O Conjunto Histórico de Pelotas
Quatro praças, um parque, a Chácara da Baronesa e a Charqueada São João integram o Conjunto Histórico de Pelotas e têm significativo valor histórico, artístico e paisagístico. É essa riqueza cultural que se deseja preservar. Dessa forma, caso aprovado pelo Conselho Consultivo do Patrimônio Cultural, o Conjunto Histórico de Pelotas pode ser inscrito em três Livros do Tombo: Livro do Tombo Histórico, Livro do Tombo de Belas Artes e Livro do Tombo Arqueológico, etnográfico e paisagístico.
Uma característica particular do Conjunto Histórico de Pelotas é que, considerando o sistema municipal de patrimônio cultural estabelecido pelo Plano Diretor de Pelotas, será desnecessária a delimitação de poligonal de entorno, uma vez que o bem protegido pelo Iphan está totalmente inserido nas Zonas de Preservação do Patrimônio Cultural, que após análise verificou-se assegurar a preservação da vizinhança e ambiência da coisa tombada, nos termos do Decreto-Lei 25/1937.
As Tradições Doceiras
Pelotas encontra-se no epicentro de uma região doceira que abarca uma multiplicidade de saberes e identidades sob a forma de duas tradições: a de doces finos e a de doces coloniais. O doce desempenha um papel peculiar na composição da sociedade regional, sendo um elemento cultural que amarra a diversidade de grupos étnicos e sociais que a compõe.
Na sua maioria, essas doceiras e doceiros compreendem seu ofício como a continuidade das trajetórias de suas famílias, num templo ampliado. Essa relação está posta, sobretudo, no meio rural, entre os produtores de doces de frutas, que se encontram profundamente ligados à região colonial, como um espaço de vivências, trabalho e afetos. Assim, a possibilidade de registro das Tradições Doceiras de Pelotas e Antiga Pelotas, contemplando o espaço de ocorrência das duas tradições doceiras e os sentidos que a elas são atribuídos, por grupos detentores, se justifica tendo em vista seu valor identitário e a relação demonstrada entre o saber doceiro e o território referido.

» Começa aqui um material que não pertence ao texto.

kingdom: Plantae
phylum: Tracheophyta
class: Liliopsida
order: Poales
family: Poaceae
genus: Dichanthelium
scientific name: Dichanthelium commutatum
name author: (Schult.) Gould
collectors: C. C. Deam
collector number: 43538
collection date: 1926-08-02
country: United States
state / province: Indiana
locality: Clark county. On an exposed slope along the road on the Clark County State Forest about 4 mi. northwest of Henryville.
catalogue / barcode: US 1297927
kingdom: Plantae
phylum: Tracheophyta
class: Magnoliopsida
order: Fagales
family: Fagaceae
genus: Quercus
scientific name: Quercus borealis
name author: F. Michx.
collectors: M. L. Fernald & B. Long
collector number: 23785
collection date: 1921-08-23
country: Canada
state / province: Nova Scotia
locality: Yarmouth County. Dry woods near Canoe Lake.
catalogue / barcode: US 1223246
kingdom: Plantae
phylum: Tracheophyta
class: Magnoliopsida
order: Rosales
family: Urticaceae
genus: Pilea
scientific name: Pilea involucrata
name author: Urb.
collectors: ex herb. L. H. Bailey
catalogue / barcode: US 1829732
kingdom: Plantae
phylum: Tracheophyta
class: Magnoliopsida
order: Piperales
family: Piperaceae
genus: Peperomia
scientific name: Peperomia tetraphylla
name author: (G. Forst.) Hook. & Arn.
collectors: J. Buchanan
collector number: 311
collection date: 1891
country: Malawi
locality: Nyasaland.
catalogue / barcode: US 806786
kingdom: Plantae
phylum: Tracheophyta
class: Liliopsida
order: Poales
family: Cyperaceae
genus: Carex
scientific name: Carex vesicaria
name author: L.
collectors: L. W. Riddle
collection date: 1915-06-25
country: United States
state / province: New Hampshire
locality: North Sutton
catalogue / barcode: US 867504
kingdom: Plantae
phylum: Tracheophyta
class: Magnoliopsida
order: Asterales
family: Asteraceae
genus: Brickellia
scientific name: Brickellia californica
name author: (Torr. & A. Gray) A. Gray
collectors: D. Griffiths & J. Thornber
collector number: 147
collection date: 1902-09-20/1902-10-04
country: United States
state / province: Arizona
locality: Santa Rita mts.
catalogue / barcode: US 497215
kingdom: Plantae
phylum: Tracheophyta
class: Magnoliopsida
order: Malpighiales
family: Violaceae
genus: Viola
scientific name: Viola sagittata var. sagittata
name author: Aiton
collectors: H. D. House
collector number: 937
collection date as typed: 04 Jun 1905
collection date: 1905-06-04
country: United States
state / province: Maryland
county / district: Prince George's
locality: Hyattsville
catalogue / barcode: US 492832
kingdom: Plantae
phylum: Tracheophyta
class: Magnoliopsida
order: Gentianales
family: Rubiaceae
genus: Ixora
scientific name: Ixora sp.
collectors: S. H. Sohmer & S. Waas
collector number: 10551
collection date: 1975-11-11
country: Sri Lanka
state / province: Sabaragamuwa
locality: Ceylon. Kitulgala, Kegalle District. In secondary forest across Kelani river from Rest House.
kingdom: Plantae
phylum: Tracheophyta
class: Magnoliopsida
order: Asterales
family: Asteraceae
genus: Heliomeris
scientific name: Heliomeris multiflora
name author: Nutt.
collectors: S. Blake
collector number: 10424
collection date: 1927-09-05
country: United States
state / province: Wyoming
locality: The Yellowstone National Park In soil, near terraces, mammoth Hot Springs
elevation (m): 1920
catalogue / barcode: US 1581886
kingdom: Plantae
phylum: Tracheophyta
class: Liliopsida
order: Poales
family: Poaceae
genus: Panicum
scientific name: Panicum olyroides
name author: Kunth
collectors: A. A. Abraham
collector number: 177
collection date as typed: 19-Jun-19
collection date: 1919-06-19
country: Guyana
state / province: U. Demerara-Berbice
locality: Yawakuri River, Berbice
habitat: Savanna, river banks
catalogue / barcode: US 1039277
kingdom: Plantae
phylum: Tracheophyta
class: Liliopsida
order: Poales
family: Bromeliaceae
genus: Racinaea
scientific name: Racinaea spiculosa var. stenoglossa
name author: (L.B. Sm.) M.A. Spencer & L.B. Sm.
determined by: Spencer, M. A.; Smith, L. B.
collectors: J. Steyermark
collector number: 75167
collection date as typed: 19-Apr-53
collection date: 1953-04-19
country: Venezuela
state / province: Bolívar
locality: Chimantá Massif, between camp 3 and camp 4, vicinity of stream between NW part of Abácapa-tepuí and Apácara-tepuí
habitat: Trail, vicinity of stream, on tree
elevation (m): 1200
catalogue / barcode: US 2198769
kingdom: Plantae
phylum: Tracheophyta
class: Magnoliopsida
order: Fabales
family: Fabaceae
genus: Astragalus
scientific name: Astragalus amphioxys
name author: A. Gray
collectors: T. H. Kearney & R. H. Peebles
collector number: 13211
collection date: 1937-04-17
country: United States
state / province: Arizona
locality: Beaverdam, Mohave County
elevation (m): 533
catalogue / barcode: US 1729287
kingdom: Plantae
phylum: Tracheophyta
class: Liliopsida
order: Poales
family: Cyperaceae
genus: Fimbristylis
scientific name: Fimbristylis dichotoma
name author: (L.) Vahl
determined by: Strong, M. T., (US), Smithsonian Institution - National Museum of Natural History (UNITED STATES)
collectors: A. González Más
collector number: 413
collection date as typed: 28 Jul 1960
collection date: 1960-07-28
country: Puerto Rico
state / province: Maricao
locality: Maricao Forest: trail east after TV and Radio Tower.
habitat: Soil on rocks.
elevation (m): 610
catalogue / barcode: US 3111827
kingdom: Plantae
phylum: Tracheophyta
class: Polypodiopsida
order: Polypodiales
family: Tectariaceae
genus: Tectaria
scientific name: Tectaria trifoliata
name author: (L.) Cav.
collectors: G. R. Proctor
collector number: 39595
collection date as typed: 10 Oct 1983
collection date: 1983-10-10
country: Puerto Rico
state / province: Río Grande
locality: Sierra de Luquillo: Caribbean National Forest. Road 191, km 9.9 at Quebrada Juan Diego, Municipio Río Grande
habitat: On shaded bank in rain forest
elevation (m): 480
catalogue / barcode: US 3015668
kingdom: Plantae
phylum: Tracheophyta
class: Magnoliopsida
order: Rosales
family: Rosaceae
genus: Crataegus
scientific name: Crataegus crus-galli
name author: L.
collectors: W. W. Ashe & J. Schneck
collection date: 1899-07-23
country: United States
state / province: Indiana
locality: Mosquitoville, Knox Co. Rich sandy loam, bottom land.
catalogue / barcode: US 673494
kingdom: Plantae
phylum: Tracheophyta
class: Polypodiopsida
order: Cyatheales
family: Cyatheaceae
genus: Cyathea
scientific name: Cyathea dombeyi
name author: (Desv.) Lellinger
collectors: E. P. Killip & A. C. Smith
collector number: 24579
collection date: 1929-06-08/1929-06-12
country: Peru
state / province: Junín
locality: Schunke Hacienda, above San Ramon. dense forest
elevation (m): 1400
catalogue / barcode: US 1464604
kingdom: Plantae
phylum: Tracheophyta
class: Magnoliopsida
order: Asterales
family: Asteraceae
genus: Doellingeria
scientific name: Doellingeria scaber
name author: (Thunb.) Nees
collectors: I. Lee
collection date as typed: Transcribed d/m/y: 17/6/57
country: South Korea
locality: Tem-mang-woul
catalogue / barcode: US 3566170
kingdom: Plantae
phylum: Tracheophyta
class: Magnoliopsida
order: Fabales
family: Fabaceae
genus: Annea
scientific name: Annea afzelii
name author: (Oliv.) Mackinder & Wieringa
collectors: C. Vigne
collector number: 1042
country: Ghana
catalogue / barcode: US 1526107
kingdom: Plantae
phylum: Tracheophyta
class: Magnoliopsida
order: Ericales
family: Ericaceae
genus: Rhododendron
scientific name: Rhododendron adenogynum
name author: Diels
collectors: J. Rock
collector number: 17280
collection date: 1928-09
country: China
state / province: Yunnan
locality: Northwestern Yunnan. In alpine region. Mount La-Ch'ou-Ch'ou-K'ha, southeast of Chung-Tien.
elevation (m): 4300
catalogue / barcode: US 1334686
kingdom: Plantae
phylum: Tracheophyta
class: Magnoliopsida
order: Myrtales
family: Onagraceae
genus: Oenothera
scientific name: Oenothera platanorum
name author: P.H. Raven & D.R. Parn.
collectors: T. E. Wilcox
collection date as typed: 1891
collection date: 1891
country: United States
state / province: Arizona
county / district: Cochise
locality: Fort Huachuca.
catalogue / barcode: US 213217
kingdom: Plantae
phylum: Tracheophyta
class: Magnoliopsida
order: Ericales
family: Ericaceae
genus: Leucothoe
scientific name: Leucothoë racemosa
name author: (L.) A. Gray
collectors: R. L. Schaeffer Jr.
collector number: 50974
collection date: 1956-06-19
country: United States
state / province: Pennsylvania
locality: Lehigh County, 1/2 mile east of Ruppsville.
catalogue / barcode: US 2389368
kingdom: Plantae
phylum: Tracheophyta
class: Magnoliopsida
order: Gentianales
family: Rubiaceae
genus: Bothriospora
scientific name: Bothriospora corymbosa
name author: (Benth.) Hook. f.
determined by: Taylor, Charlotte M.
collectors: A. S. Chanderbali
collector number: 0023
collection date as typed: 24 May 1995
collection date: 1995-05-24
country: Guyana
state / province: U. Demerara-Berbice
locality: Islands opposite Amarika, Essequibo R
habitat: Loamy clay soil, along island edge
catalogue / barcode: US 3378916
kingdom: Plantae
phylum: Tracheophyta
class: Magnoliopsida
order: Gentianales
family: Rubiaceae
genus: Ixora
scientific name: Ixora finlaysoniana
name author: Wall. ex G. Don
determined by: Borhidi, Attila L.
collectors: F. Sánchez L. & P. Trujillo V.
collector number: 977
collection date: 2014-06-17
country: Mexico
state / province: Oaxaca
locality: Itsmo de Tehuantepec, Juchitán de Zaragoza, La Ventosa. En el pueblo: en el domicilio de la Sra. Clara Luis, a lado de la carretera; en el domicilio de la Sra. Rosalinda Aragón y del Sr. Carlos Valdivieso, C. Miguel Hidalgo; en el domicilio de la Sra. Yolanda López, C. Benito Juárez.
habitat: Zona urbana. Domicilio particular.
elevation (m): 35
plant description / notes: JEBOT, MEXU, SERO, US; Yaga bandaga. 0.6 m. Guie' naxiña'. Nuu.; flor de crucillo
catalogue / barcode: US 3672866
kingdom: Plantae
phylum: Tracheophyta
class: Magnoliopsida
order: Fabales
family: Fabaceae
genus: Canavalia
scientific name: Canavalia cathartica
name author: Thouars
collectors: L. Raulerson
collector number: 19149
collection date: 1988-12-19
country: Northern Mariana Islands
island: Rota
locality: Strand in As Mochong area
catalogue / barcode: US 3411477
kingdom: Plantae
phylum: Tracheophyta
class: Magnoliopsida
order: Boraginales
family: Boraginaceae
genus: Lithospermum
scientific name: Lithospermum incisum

Conselho Consultivo do Patrimônio Cultural
O Conselho que avalia os processos de tombamento e registro é formado por especialistas de diversas áreas, como cultura, turismo, antropologia, arquitetura e urbanismo, sociologia, história e arqueologia. Ao todo, são 22 conselheiros, que representam o Instituto dos Arquitetos do Brasil (IAB), a Associação Brasileira de Antropologia (ABA), o Conselho Internacional de Monumentos e Sítios (Icomos), a Sociedade de Arqueologia Brasileira (SAB), o Ministério da Educação, o Ministério do Turismo, o Instituto Brasileiro dos Museus (Ibram), o Ministério do Meio Ambiente, Ministérios das Cidades, e mais 13 representantes da sociedade civil, com especial conhecimento nos campos de atuação do Iphan.
Na ocasião da 88ª Reunião, a nova composição do Conselho Consultivo foi apresentada e o antropólogo Roque Laraia se despediu de suas atividades como conselheiro, após 13 anos de atuação como representante da sociedade civil e, posteriormente, da ABA. Ele foi relator de importantes processos de Registro, como o Ofício das Baianas de Acarajé e o da Cachoeira de Iauaretê – Lugar Sagrado dos Povos Indígenas dos Rios Uaupés e Papuri.